Ryan Dunleavy

Galapagos: An Unexpected Journey

Galapagos: An Unexpected Journey

 At the start of 2017, I had the feeling that the year was going to be an uneventful one.  However, I am very thankful I was wrong. Near the end of January I received a notification from my management that I would be traveling on Road Scholar Program 6043-03097–The Galapagos: Cultural and Natural History.  Despite my severe lack of experience in international travel, I was ecstatic that this opportunity would be my inaugural adventure for seeing life beyond the United States. 

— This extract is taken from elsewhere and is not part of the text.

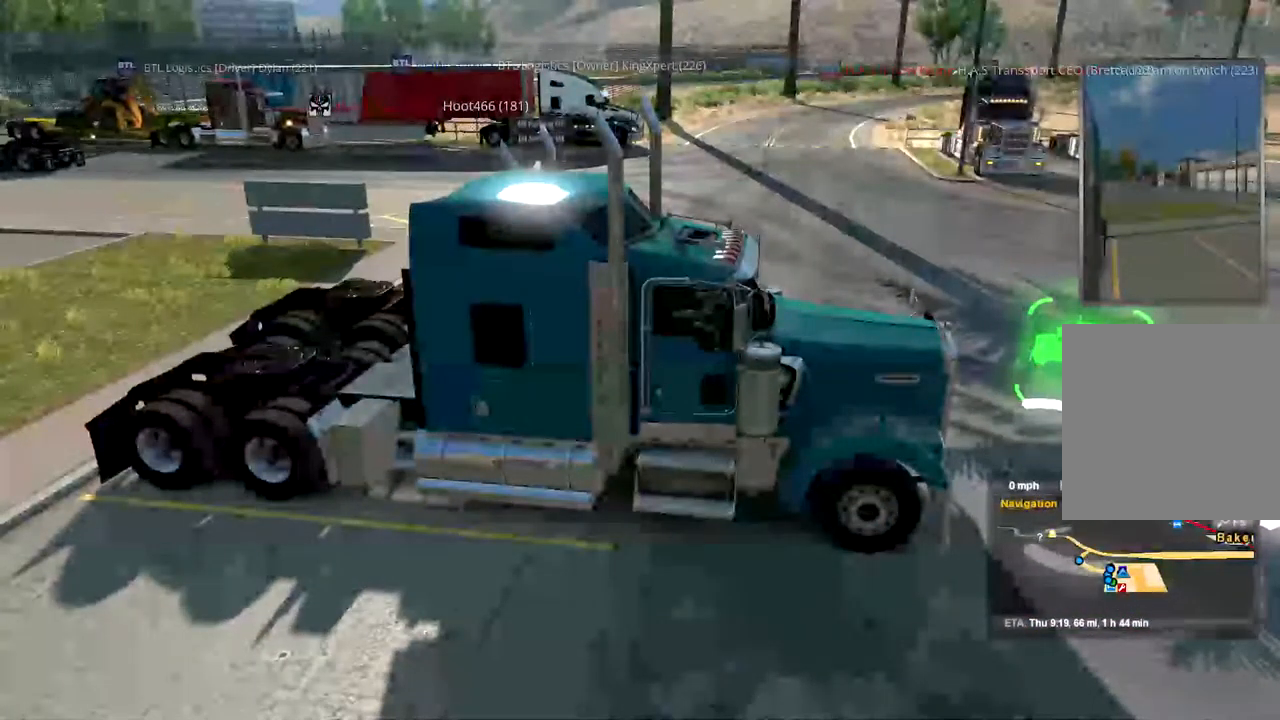
{"dt_ms": 500, "buttons": [], "left_stick": "center", "right_stick": "left", "events": [[200, "right_stick", "left"]]}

 The month of March approached as fast as our plane had landed on the foggy runaway of Quito’s International Airport.  Before I knew it, I found myself touring around the city of Quito, Ecuador.  Everybody in the city was well-dressed and busy – either going to work or trying to sell their products to pedestrians walking by.  I saw a copious amount of Quito’s history in a short amount of time.  We visited Quito’s colonial district where there is a museum that houses Pre-Columbian art and artifacts. We also made visits to Convento De San Francisco, Iglesia del Compania de Jesus, and Guayasamin Art Museum.

The highlight of the entire trip was the Galapagos Islands.  We arrived at the hot, arid climate of Baltra Island and immediately crossed the channel to transfer to the highlands of Santa Cruz.  Within an hour, the landscape abruptly changed from arid to full of vegetation and wildlife.  We were greeted by Giant Tortoises, and walked through a long, fascinating lava tunnel.  Going up one side of Santa Cruz, we came down on the other end of the island to Puerto Ayora. The port was a beautiful hub where most Yachts greet their new travelers. Our group, along with our leader and the boat crew, toasted a welcome-aboard cocktail after our anchor-lifting as we set sail for Puerto Villamil, Isabella Island.  After dinner I went upstairs almost every night to feel the tranquility of the atmosphere around me.  The night sky in open water is better than any planetarium.  

The next six days would include sights one sees on a nature documentary.  If the remarkable varied geology wasn’t enough, each island we visited appeared to have its distinct characteristics of wildlife. Fernandina Island was the prime habitat for marine iguanas, while Santiago Island hosted whitetip sharks. To see it all, North Seymour Island is the place.  During the spring months, it is the perfect time to witness Magnificent Frigates and Blue Footed Boobies conducting their courtship rituals to attract other mates within the location.

   

Upon departure, I was so thankful to receive this opportunity.  Everything about this trip was flawless, which drastically increased my desire to travel internationally.  I thought I would never get the chance to witness the happenings of the capital city of Ecuador, or see the inflated gular sac on many of the frigate birds. This trip is something that will make me look back and smile, and I look forward to my next adventure ­­– wherever it may take me.